Österreich war Innsbruck zu klein

 Innsbrucks Manager Hannes Kronthaler

Innsbrucks Manager Hannes Kronthaler

Was aber auch der Sinn der Sache war. Dem zehnmaligen Serienmeister war es dort zu klein und zu langweilig geworden. "Für uns war der Sport in Österreich nicht mehr so interessant. Wenn du in der heimischen Liga nicht gefordert bist, kannst du dich nicht weiterentwickeln. Und damit sind wir stagniert", sagt Tirols Marketingleiter Christian Sigl. "Uns haben die Visionen gefehlt. Jetzt haben wir ein Projekt, das es in dieser Form so noch nie gegeben hat", erklärt auch Manager und Geschäftsführer Hannes Kronthaler. Er war es auch, der mit der Idee einer Zusammenarbeit auf Haching zugekommen war, nachdem er von der neu eingeführten Wildcard gehört hatte.

Jung: "Große Chance"

Die österreichische Liga stimmte zähneknirschend zu, und auch die deutschen Bundesligisten gaben mehrheitlich ihr O.K. "Die Chance, die für die Bundesliga in diesem Projekt liegt, ist eine sehr große. Das ist Konkurrenz an der Spitze. Die Topklubs sind begeistert", sagt Liga-Geschäftsführer Klaus-Peter Jung: "Das Team tritt nicht mit dem Anspruch an, die Liga aufzufüllen." Dahinter steckt, dass es auch in der deutschen Bundesliga in letzter Zeit eher langweilig war. Denn am Ende kam der Meister dann doch entweder aus Berlin oder aus Friedrichshafen. So verspricht sich auch Jung vor allem mehr Spannung und ein wenig neues Leben für die Liga. Kronthaler bedankte sich bei beiden Verbänden "für die Bereitschaft, Grenzen zu überschreiten".

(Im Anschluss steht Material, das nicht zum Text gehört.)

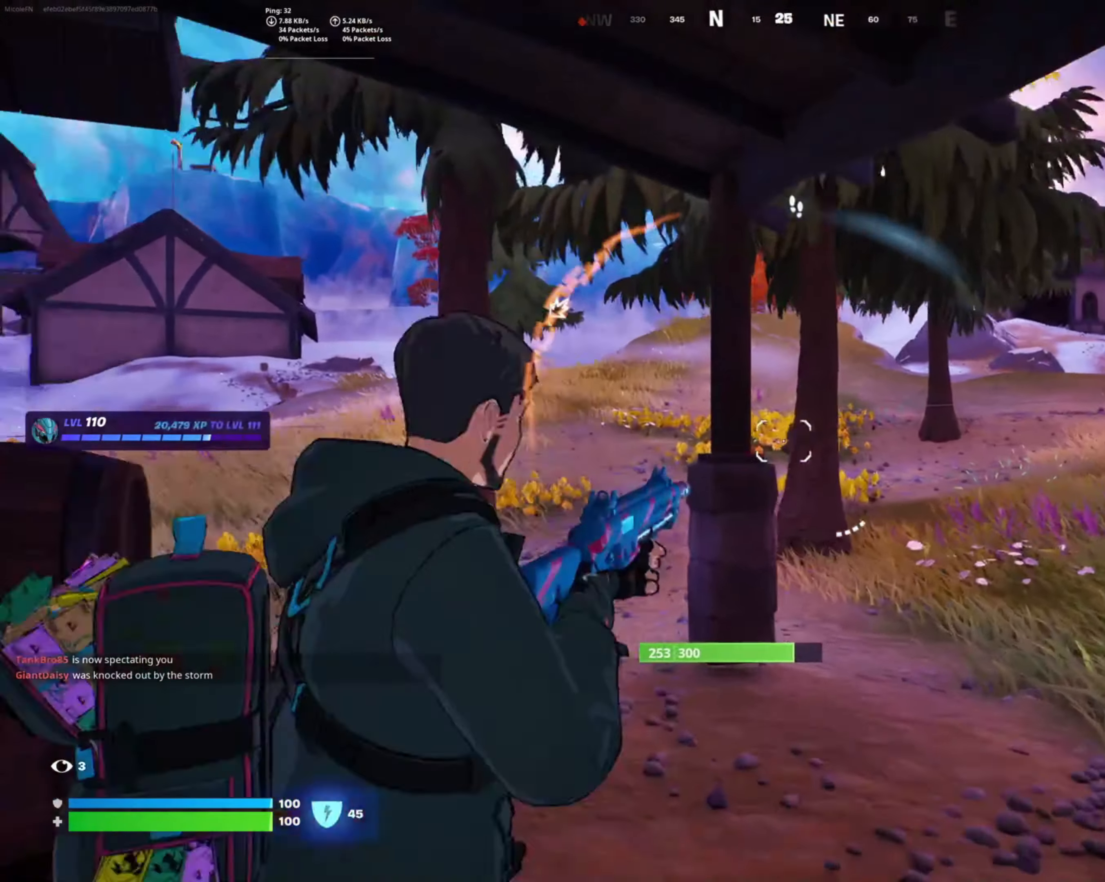
{"dt_ms": 500, "buttons": [], "left_stick": "down-right", "right_stick": "center", "button_events": [[316, "L2", "up"]]}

Sieben Spiele in Innsbruck

Hauptstandort der Alpenvolleys ist Tirol. Schließlich tragen die Österreicher komplett die wirtschaftliche Verantwortung. Sieben von zehn Heimspielen und mögliche Play-off-Partien gehen in der Universitätssporthalle oder der Olympiahalle Innsbruck über die Bühne, nur drei Partien und die Pokalspiele werden in Haching angepfiffen. Auch das Training unter Coach Stefan Chrtiansky findet in Tirol statt.

Die Ziele sind ambitioniert. Manager Kronthaler will im ersten Jahr das Play-off-Viertelfinale, im zweiten Jahr das Halbfinale und im dritten Jahr die Endspielserie um die Meisterschaft erreichen. "Irgendwann wollen wir ganz vorn mitspielen", sagt er und träumt davon, das grenzüberschreitende Projekt auch international zu etablieren. Für die erste Spielzeit plant der Klub mit einem Etat von rund einer Million Euro.

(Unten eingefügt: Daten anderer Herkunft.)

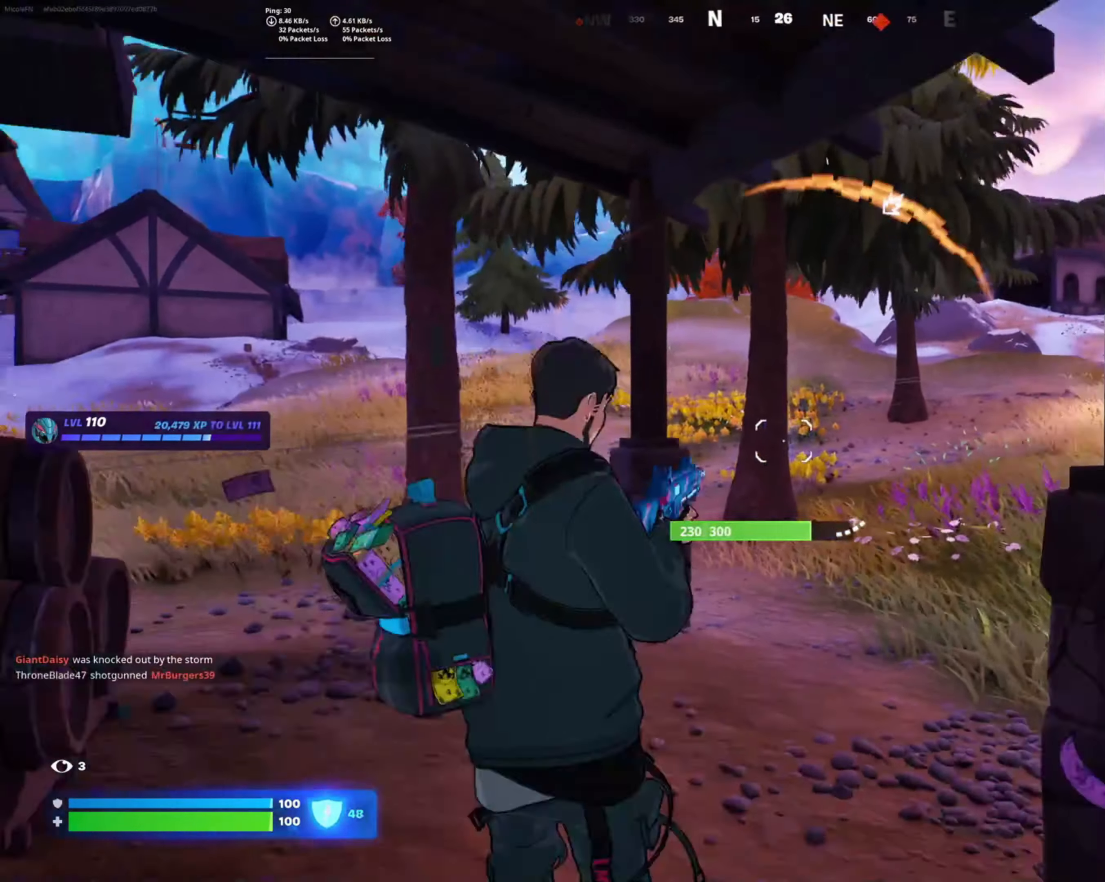
{"dt_ms": 500, "buttons": [], "left_stick": "down", "right_stick": "right", "button_events": []}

Trainer aus Innsbruck, Sportdirektor aus Haching

Sportdirektor Mihai Paduretu

Sportdirektor Mihai Paduretu

Die sportliche Verantwortung ist aufgeteilt. Trainiert wird das Team vom Innsbrucker Stefan Chrtiansky, Hachings Mihai Paduretu ist Sportdirektor. Sechs Spieler im Kader liefen schon in der vergangenen Saison für Innsbruck auf. Immerhin zwei Spieler kommen aus Haching. Bemerkenswert: Jonas Sagstetter ist der einzige deutsche und Niklas Kronthaler der einzige österreichische Spieler im Team. Paduretu betont, dass das Projekt "nicht als Haching Teil zwei", sondern "etwas ganz Neues" verstanden werden müsse.

Auch auf Bühl kommt viel Neues zu. Das Team aus Baden-Württemberg ist das erste, das in Innsbruck antritt. Und abgesehen von ihrer Sportausrüstung müssen die Bühler dann auch ihre Ausweispapiere einpacken.